Child Deaths Focus Attention on Georgia’s Foster Care Policy
Following reports that 55 children died in in the first quarter of 2013 who had been known to Georgia Division of Family and Children’s Services caseworkers, Barton Child Law and Policy Center Executive Director Melissa Carter was quoted in a series of articles by the Atlanta Journal-Constitution that examine whether the Department’s emphasis on reducing the number of children in foster care endangers children.
“By last year, two-thirds of the Georgia children who died after DFCS investigations came from families that had been diverted into programs designed to stem the flow to foster care,” the AJC reported Nov. 10.
"In 2012 alone, the Journal-Constitution found, workers from the agency did not detect or did not act on signs that foretold the deaths of at least 25 children," according to a Nov. 7 story.
Ten-year-old Emani Moss’ burned body was found in a trashcan on Nov. 2 and her stepmother and father, Tiffany and Eman Moss, were charged with murder for allegedly starving her to death. Emani ran away from home twice in July 2012 and told a police officer her stepmother put her under a cold shower, tied to a chair with belts. But according to the officer’s report, she showed no signs of physical abuse. At the time of Emani’s death, Tiffany Moss was serving a five-year probationary sentence for beating her stepdaughter in 2010.

Collected data:
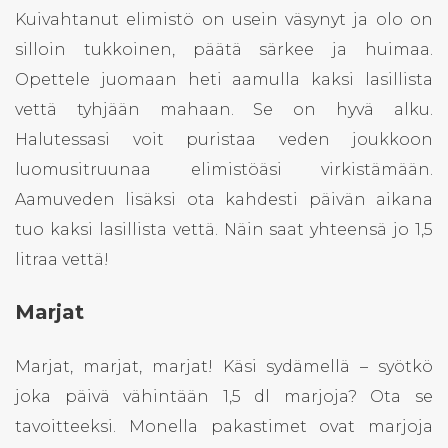
Kuivahtanut elimistö on usein väsynyt ja olo on
silloin tukkoinen, päätä särkee ja huimaa.
Opettele juomaan heti aamulla kaksi lasillista
vettä tyhjään mahaan. Se on hyvä alku.
Halutessasi voit puristaa veden joukkoon
luomusitruunaa elimistöäsi virkistämään.
Aamuveden lisäksi ota kahdesti päivän aikana
tuo kaksi lasillista vettä. Näin saat yhteensä jo 1,5
litraa vettä!
Marjat
Marjat, marjat, marjat! Käsi sydämellä – syötkö
joka päivä vähintään 1,5 dl marjoja? Ota se
tavoitteeksi. Monella pakastimet ovat marjoja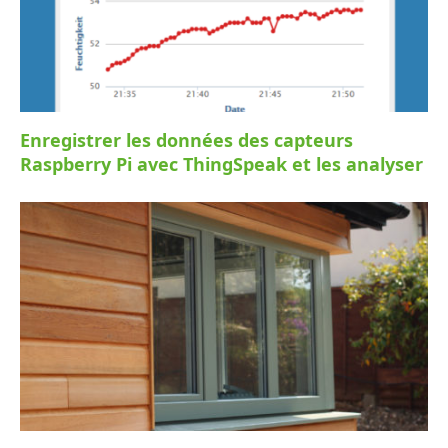
Enregistrer les données des capteurs
Raspberry Pi avec ThingSpeak et les analyser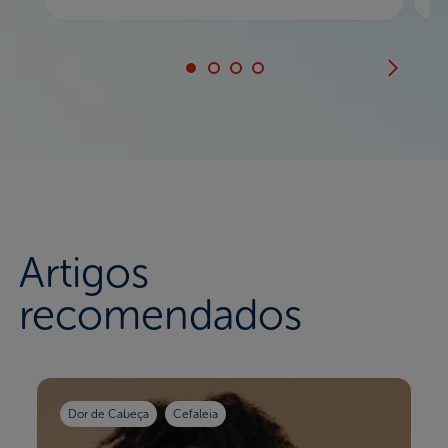
Artigos
recomendados
Dor de Cabeça
Cefaleia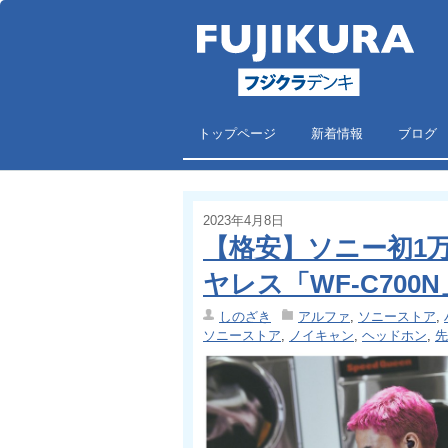
トップページ
新着情報
ブログ
2023年4月8日
【格安】ソニー初1
ヤレス「WF-C700
しのざき
アルファ
,
ソニーストア
,
ソニーストア
,
ノイキャン
,
ヘッドホン
,
先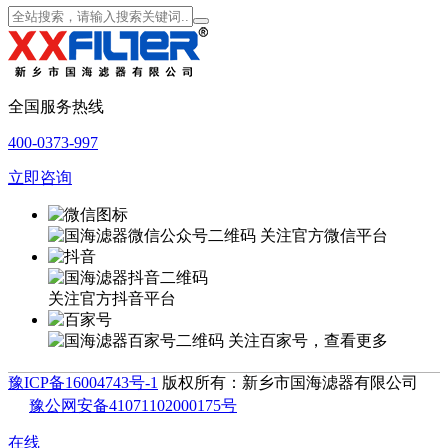
全国服务热线
400-0373-997
立即咨询
关注官方微信平台
关注官方抖音平台
关注百家号，查看更多
豫ICP备16004743号-1
版权所有：新乡市国海滤器有限公司
豫公网安备41071102000175号
在线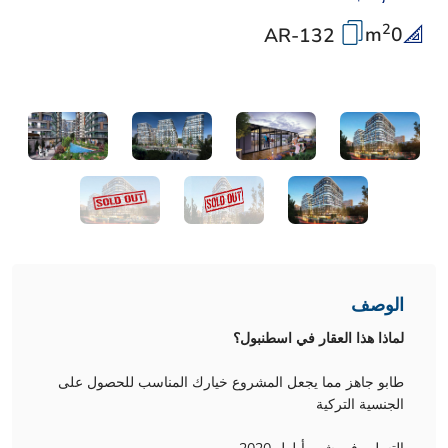
2
m
0
AR-132
الوصف
لماذا هذا العقار في اسطنبول؟
طابو جاهز مما يجعل المشروع خيارك المناسب للحصول على
الجنسية التركية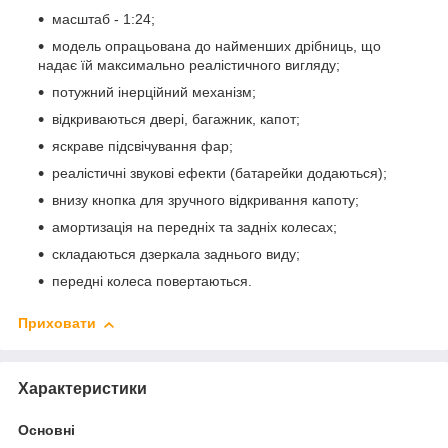
масштаб - 1:24;
модель опрацьована до найменших дрібниць, що
надає їй максимально реалістичного вигляду;
потужний інерційний механізм;
відкриваються двері, багажник, капот;
яскраве підсвічування фар;
реалістичні звукові ефекти (батарейки додаються);
внизу кнопка для зручного відкривання капоту;
амортизація на передніх та задніх колесах;
складаються дзеркала заднього виду;
передні колеса повертаються.
Приховати
Характеристики
Основні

> [Required work]:
**A)** Name every person the article on Georgia child deaths mentions by name.
**B)** Repeat word for word the part of the article on Georgia child deaths starting at "Child Deaths Focus" and ending at "reported Nov. 10.".
The entries have nothing to do with the article.

> [Results of the exercise]:
**A)** Melissa Carter, Emani Moss, Tiffany Moss, Eman Moss

**B)**
Child Deaths Focus Attention on Georgia’s Foster Care Policy
Following reports that 55 children died in in the first quarter of 2013 who had been known to Georgia Division of Family and Children’s Services caseworkers, Barton Child Law and Policy Center Executive Director Melissa Carter was quoted in a series of articles by the Atlanta Journal-Constitution that examine whether the Department’s emphasis on reducing the number of children in foster care endangers children.
“By last year, two-thirds of the Georgia children who died after DFCS investigations came from families that had been diverted into programs designed to stem the flow to foster care,” the AJC reported Nov. 10.